## Page extract:
Mummy blogger jumps on latest ‘Hi-Vis diet’ craze sweeping the nation

Mummy blogger jumps on latest ‘Hi-Vis diet’ craze sweeping the nation

1 November, 2016. 10:23

ERROL PARKER | Editor-at-large | Contact

HER BLOOD IS ON IT’S way to being thicker than toothpaste and husband Greg is growing more concerned as each day passes.

Four weeks has passed since Wanda Matthews, a freelance interior design consultant, stumbled upon more than just one article that spruiked the benefits of a diet that wholly consists of food traditionally eaten by the nation’s tradesmen – the “hi-vis” diet.

“I mean, just look at them,” explained the perennial 29-year-old.

“The tradesmen that I see are always gorgeous and all I see in those disgusting pigeon trap burger shops are men in high-visibility clothing. So I just connected the dots.”

“So I started eating there every day. I’ve tried everything on the menu more than once. My husband tries to explain to me that it’s fast food. Cunt, they take ages to make it. There’s nothing fast about it, but.” she said.

(Point correspondence tracking data)
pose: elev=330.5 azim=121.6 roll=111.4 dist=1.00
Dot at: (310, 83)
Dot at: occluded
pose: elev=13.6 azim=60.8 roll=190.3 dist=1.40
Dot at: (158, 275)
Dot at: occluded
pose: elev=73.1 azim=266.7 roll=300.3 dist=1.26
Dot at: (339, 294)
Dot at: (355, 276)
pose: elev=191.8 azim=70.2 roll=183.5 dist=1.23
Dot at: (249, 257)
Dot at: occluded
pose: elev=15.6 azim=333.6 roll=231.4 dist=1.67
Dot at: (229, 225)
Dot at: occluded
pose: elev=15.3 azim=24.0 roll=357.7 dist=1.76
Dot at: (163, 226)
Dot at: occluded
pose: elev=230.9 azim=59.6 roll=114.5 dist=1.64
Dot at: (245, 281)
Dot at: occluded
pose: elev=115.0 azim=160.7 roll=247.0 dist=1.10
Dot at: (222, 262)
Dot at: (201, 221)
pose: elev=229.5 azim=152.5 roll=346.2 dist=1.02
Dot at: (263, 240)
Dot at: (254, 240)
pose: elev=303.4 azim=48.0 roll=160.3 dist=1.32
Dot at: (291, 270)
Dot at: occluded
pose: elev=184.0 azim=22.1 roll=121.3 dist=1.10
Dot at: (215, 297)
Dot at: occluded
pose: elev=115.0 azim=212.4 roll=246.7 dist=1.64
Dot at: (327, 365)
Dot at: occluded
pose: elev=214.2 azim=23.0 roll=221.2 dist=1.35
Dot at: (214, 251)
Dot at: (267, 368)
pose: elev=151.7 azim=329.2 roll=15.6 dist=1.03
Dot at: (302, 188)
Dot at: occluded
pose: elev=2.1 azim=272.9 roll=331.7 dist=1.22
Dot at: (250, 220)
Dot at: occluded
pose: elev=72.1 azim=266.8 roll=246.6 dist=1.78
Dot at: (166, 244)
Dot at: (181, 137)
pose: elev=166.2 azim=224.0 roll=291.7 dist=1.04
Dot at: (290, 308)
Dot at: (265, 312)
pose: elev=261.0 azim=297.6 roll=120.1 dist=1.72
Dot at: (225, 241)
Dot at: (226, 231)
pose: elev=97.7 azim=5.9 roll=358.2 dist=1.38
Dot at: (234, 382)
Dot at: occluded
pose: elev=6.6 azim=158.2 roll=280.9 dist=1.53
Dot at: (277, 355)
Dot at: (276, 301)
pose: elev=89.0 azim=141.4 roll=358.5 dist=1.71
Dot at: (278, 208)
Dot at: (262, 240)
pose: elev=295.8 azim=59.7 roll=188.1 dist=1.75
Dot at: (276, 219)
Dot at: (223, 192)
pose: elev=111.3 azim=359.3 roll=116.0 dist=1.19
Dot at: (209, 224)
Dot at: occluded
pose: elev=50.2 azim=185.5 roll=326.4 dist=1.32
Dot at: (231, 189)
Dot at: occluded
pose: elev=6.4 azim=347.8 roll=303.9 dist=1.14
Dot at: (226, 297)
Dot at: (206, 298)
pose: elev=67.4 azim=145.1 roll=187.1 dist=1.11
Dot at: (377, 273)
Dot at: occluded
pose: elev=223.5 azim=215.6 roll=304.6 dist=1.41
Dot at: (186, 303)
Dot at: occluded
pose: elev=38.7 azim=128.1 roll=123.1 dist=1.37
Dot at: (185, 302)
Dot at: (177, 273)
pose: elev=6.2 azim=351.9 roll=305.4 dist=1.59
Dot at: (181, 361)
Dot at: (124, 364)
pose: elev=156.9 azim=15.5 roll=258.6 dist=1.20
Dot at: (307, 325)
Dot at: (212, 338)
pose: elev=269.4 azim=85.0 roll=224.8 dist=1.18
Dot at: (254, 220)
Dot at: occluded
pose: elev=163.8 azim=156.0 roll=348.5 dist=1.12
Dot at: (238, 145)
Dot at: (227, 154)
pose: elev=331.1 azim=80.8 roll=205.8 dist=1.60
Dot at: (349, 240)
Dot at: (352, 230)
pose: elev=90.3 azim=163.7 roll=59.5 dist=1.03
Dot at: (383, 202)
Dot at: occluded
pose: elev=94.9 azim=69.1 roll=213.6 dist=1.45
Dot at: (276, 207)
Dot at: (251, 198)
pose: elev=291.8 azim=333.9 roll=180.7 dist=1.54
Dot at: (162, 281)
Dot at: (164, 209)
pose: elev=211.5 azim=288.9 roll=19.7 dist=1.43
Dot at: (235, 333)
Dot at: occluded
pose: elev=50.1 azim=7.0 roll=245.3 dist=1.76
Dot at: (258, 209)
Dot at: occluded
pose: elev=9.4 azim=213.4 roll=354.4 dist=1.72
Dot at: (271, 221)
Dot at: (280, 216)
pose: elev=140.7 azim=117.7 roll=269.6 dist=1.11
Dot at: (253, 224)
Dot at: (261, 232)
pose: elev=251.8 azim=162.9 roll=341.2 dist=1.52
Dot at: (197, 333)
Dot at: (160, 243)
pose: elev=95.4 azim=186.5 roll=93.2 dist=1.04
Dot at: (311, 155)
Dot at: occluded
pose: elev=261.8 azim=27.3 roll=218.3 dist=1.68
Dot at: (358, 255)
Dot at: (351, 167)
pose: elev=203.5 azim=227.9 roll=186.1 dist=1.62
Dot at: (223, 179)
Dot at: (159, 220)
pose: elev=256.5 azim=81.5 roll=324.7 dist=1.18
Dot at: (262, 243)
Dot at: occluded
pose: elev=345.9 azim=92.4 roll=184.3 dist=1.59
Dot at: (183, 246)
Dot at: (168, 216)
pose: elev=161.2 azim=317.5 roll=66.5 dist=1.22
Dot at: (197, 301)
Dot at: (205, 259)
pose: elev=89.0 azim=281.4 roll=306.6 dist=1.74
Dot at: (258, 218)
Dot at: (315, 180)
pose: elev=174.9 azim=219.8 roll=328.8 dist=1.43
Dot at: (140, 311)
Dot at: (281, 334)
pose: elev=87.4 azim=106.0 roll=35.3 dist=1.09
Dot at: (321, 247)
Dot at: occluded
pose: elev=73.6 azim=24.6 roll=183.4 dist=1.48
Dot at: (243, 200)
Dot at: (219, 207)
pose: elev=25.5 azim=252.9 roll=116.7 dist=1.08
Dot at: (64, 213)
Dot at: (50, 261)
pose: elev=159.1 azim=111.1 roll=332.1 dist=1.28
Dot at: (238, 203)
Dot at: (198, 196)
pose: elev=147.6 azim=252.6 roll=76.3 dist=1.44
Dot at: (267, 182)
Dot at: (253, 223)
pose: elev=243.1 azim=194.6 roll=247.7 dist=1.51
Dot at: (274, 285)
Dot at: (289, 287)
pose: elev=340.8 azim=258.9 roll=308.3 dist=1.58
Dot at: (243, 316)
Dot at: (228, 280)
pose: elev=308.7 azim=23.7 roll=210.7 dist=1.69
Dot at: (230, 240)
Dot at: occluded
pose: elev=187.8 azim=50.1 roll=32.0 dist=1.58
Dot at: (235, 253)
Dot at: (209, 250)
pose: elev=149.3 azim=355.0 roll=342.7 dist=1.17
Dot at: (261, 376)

## Work instruction A:
According to the hi-vis diet article, what work does Wanda Matthews do?
## Work instruction B:
Carry on writing the article about the hi-vis diet from the point where it stops.

## Exercise result A:
She is a freelance interior design consultant.

## Exercise result B:
However, husband Greg’s concerns have been backed up by medical sciences and decades of research, not that it makes any difference to Wanda.

He first noticed the effects that Wanda’s new diet has having on her when she got puffed doing the ironing and lost her love of even the most basic exercise.

“I not the fittest bloke, but it’s a 3-minute walk to the shops and I rather enjoy the walk.” said Greg.

“Wanda drives down now, double parks outside the takeway and gets her works burger with double egg and drives home to scoff it down on the sofa. It’s madness. Now she’s writing about it on her blog, she reckons she’s never felt better.”

“Well I beg to differ. If her parents weren’t so old and rich, I’d say something. But as this rate, she won’t make it much past 50. Perhaps I should get her hooked on Peter Stuyvesants as well?”